== TASKS ==
**1)** Return the words of the speech on London's Olympic bid between "So let us consider" and "is a no-brainer.", inclusive.
**2)** In the speech on London's Olympic bid, what year is given as the next opportunity if the bid were delayed?
**3)** List every condition that the speech on London's Olympic bid says will lead to winning.

== TEXT PASSAGE ==
== Segment start ==

So let us consider the legacy. Manchester is a good example because it has been left with decent stadiums and facilities from which it can benefit. It can rightly be proud of those. The games will give a tremendous boost to the sporting culture. London has many world-class facilities and it can become the sporting capital of Europe. There will also be economic benefits for the constituency of the hon. Member for West Ham. That area has some of the highest unemployment in London, so it is a great place to locate such an economic development. The benefits are obvious; for me, the whole question is a no-brainer.
We come to the final test, which is winnability. Can we win? Can we see off Paris? It is down to us. If we are confident, if we have the leadership and if we go ahead, we will win. If we are half-hearted, unsure and hesitant, we will not. This is a unique opportunity. By 2012, it will be 60 years since we last had the Olympic games in London. To delay would be an absolute disaster. I understand that our next opportunity would be 2024, and by then the land in the east end of London will almost certainly be developed and unavailable. This is a golden opportunity. Let us face itif the capital city of the world's fourth largest economy cannot stage this bid, it does not say much, does it?

== Segment end ==

== INFORMATION GIVEN ==
== Segment start ==

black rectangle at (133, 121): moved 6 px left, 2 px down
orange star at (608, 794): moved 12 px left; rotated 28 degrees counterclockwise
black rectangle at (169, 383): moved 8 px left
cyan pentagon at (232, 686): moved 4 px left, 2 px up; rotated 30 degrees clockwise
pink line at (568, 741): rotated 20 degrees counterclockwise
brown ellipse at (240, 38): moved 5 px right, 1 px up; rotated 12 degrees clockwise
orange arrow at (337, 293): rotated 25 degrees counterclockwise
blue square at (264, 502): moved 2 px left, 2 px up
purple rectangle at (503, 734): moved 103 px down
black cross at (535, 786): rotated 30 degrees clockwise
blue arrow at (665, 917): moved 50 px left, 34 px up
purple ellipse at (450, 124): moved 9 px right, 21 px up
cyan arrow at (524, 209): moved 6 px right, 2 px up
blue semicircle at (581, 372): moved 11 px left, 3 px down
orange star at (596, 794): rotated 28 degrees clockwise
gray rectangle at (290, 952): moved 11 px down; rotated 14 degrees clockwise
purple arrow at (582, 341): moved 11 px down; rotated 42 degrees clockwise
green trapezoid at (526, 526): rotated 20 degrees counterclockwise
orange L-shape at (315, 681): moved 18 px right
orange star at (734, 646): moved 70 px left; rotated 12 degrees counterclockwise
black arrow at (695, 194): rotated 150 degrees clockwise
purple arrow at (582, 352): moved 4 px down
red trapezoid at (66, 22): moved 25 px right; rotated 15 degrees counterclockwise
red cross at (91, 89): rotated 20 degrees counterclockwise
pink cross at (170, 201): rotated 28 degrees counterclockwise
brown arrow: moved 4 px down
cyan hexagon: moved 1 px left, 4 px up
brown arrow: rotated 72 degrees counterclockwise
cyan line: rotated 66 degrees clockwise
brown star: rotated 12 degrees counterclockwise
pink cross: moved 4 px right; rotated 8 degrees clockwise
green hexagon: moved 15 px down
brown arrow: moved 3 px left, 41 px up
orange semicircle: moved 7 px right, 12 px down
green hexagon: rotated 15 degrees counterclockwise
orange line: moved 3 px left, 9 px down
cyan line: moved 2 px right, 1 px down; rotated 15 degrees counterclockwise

== Segment end ==

== ANSWERS GIVEN ==
**1)**
So let us consider the legacy. Manchester is a good example because it has been left with decent stadiums and facilities from which it can benefit. It can rightly be proud of those. The games will give a tremendous boost to the sporting culture. London has many world-class facilities and it can become the sporting capital of Europe. There will also be economic benefits for the constituency of the hon. Member for West Ham. That area has some of the highest unemployment in London, so it is a great place to locate such an economic development. The benefits are obvious; for me, the whole question is a no-brainer.

**2)** 2024

**3)**
- Being confident
- Having the leadership
- Going ahead